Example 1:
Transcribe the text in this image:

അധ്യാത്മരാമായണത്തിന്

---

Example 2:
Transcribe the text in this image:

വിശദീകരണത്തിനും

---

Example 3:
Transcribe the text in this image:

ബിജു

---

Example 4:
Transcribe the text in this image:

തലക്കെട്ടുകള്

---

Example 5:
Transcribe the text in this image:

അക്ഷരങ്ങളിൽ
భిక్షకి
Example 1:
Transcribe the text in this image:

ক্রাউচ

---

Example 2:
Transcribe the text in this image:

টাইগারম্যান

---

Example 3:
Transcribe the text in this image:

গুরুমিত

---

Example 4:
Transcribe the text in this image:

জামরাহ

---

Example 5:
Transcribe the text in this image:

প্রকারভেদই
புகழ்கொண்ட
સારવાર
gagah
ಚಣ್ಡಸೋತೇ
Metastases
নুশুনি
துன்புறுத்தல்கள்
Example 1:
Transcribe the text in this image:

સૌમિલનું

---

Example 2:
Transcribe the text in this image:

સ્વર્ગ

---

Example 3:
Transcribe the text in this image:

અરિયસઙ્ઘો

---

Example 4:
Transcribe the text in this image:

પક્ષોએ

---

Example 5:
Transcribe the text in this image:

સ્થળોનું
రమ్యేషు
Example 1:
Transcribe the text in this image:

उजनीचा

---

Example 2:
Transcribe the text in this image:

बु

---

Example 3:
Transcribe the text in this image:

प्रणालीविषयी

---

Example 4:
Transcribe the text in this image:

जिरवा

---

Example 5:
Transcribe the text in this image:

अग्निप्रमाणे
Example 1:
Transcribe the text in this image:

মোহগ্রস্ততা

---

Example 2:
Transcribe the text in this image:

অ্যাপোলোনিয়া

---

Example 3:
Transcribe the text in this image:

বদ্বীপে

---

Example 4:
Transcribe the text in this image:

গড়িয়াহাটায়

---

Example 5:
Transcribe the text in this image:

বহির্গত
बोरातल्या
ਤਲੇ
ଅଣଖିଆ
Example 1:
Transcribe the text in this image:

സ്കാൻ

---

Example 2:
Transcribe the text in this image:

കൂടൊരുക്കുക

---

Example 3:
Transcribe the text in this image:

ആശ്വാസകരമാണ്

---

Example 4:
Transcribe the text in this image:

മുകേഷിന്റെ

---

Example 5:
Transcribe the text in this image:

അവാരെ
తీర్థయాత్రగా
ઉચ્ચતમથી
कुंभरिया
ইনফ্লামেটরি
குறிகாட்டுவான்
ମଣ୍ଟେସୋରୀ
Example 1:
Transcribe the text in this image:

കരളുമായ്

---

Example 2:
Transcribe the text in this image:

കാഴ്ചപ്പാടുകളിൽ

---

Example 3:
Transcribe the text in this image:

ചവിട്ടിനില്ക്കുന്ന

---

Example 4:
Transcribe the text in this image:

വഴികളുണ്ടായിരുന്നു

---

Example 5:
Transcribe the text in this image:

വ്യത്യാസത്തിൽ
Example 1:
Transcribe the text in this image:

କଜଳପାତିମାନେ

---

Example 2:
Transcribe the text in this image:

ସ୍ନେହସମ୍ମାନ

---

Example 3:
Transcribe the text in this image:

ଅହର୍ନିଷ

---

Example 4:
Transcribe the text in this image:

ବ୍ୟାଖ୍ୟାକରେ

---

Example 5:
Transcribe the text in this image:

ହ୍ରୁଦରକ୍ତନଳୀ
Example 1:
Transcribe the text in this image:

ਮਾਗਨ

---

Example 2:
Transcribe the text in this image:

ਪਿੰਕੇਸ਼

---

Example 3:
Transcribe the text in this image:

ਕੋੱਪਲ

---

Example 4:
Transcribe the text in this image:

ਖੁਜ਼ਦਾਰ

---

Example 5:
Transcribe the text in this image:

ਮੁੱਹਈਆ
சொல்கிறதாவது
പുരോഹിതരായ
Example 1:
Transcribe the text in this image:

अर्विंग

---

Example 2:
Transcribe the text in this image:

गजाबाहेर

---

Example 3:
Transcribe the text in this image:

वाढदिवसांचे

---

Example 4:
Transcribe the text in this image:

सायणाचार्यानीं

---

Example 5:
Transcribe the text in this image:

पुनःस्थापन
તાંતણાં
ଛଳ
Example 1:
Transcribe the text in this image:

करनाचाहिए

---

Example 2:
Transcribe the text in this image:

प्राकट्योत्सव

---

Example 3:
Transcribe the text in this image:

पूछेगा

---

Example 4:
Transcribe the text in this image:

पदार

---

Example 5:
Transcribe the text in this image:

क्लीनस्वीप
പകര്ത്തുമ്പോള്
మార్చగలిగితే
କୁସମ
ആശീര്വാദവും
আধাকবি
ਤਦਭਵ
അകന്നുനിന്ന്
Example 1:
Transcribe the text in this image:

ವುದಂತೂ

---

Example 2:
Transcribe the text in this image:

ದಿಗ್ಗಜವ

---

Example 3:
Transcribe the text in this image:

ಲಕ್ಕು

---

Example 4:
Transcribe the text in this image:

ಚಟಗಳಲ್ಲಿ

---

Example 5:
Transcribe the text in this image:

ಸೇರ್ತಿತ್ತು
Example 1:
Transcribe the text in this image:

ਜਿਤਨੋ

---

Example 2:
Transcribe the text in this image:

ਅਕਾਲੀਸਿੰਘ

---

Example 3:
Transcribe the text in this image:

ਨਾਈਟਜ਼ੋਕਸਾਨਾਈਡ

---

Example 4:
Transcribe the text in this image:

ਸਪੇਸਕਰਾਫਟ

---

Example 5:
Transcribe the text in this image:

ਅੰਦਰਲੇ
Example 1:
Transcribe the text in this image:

☆ ☆ ☆ ☆ ☆ ☆ ☆

▸ **Exercise**
Your answer should consist of every record, printed exactly as given.

▸ **Exercise answer**
Example 1:
Transcribe the text in this image:

അധ്യാത്മരാമായണത്തിന്

---

Example 2:
Transcribe the text in this image:

വിശദീകരണത്തിനും

---

Example 3:
Transcribe the text in this image:

ബിജു

---

Example 4:
Transcribe the text in this image:

തലക്കെട്ടുകള്

---

Example 5:
Transcribe the text in this image:

അക്ഷരങ്ങളിൽ
భిక్షకి
Example 1:
Transcribe the text in this image:

ক্রাউচ

---

Example 2:
Transcribe the text in this image:

টাইগারম্যান

---

Example 3:
Transcribe the text in this image:

গুরুমিত

---

Example 4:
Transcribe the text in this image:

জামরাহ

---

Example 5:
Transcribe the text in this image:

প্রকারভেদই
புகழ்கொண்ட
સારવાર
gagah
ಚಣ್ಡಸೋತೇ
Metastases
নুশুনি
துன்புறுத்தல்கள்
Example 1:
Transcribe the text in this image:

સૌમિલનું

---

Example 2:
Transcribe the text in this image:

સ્વર્ગ

---

Example 3:
Transcribe the text in this image:

અરિયસઙ્ઘો

---

Example 4:
Transcribe the text in this image:

પક્ષોએ

---

Example 5:
Transcribe the text in this image:

સ્થળોનું
రమ్యేషు
Example 1:
Transcribe the text in this image:

उजनीचा

---

Example 2:
Transcribe the text in this image:

बु

---

Example 3:
Transcribe the text in this image:

प्रणालीविषयी

---

Example 4:
Transcribe the text in this image:

जिरवा

---

Example 5:
Transcribe the text in this image:

अग्निप्रमाणे
Example 1:
Transcribe the text in this image:

মোহগ্রস্ততা

---

Example 2:
Transcribe the text in this image:

অ্যাপোলোনিয়া

---

Example 3:
Transcribe the text in this image:

বদ্বীপে

---

Example 4:
Transcribe the text in this image:

গড়িয়াহাটায়

---

Example 5:
Transcribe the text in this image:

বহির্গত
बोरातल्या
ਤਲੇ
ଅଣଖିଆ
Example 1:
Transcribe the text in this image:

സ്കാൻ

---

Example 2:
Transcribe the text in this image:

കൂടൊരുക്കുക

---

Example 3:
Transcribe the text in this image:

ആശ്വാസകരമാണ്

---

Example 4:
Transcribe the text in this image:

മുകേഷിന്റെ

---

Example 5:
Transcribe the text in this image:

അവാരെ
తీర్థయాత్రగా
ઉચ્ચતમથી
कुंभरिया
ইনফ্লামেটরি
குறிகாட்டுவான்
ମଣ୍ଟେସୋରୀ
Example 1:
Transcribe the text in this image:

കരളുമായ്

---

Example 2:
Transcribe the text in this image:

കാഴ്ചപ്പാടുകളിൽ

---

Example 3:
Transcribe the text in this image:

ചവിട്ടിനില്ക്കുന്ന

---

Example 4:
Transcribe the text in this image:

വഴികളുണ്ടായിരുന്നു

---

Example 5:
Transcribe the text in this image:

വ്യത്യാസത്തിൽ
Example 1:
Transcribe the text in this image:

କଜଳପାତିମାନେ

---

Example 2:
Transcribe the text in this image:

ସ୍ନେହସମ୍ମାନ

---

Example 3:
Transcribe the text in this image:

ଅହର୍ନିଷ

---

Example 4:
Transcribe the text in this image:

ବ୍ୟାଖ୍ୟାକରେ

---

Example 5:
Transcribe the text in this image:

ହ୍ରୁଦରକ୍ତନଳୀ
Example 1:
Transcribe the text in this image:

ਮਾਗਨ

---

Example 2:
Transcribe the text in this image:

ਪਿੰਕੇਸ਼

---

Example 3:
Transcribe the text in this image:

ਕੋੱਪਲ

---

Example 4:
Transcribe the text in this image:

ਖੁਜ਼ਦਾਰ

---

Example 5:
Transcribe the text in this image:

ਮੁੱਹਈਆ
சொல்கிறதாவது
പുരോഹിതരായ
Example 1:
Transcribe the text in this image:

अर्विंग

---

Example 2:
Transcribe the text in this image:

गजाबाहेर

---

Example 3:
Transcribe the text in this image:

वाढदिवसांचे

---

Example 4:
Transcribe the text in this image:

सायणाचार्यानीं

---

Example 5:
Transcribe the text in this image:

पुनःस्थापन
તાંતણાં
ଛଳ
Example 1:
Transcribe the text in this image:

करनाचाहिए

---

Example 2:
Transcribe the text in this image:

प्राकट्योत्सव

---

Example 3:
Transcribe the text in this image:

पूछेगा

---

Example 4:
Transcribe the text in this image:

पदार

---

Example 5:
Transcribe the text in this image:

क्लीनस्वीप
പകര്ത്തുമ്പോള്
మార్చగలిగితే
କୁସମ
ആശീര്വാദവും
আধাকবি
ਤਦਭਵ
അകന്നുനിന്ന്
Example 1:
Transcribe the text in this image:

ವುದಂತೂ

---

Example 2:
Transcribe the text in this image:

ದಿಗ್ಗಜವ

---

Example 3:
Transcribe the text in this image:

ಲಕ್ಕು

---

Example 4:
Transcribe the text in this image:

ಚಟಗಳಲ್ಲಿ

---

Example 5:
Transcribe the text in this image:

ಸೇರ್ತಿತ್ತು
Example 1:
Transcribe the text in this image:

ਜਿਤਨੋ

---

Example 2:
Transcribe the text in this image:

ਅਕਾਲੀਸਿੰਘ

---

Example 3:
Transcribe the text in this image:

ਨਾਈਟਜ਼ੋਕਸਾਨਾਈਡ

---

Example 4:
Transcribe the text in this image:

ਸਪੇਸਕਰਾਫਟ

---

Example 5:
Transcribe the text in this image:

ਅੰਦਰਲੇ
Example 1:
Transcribe the text in this image:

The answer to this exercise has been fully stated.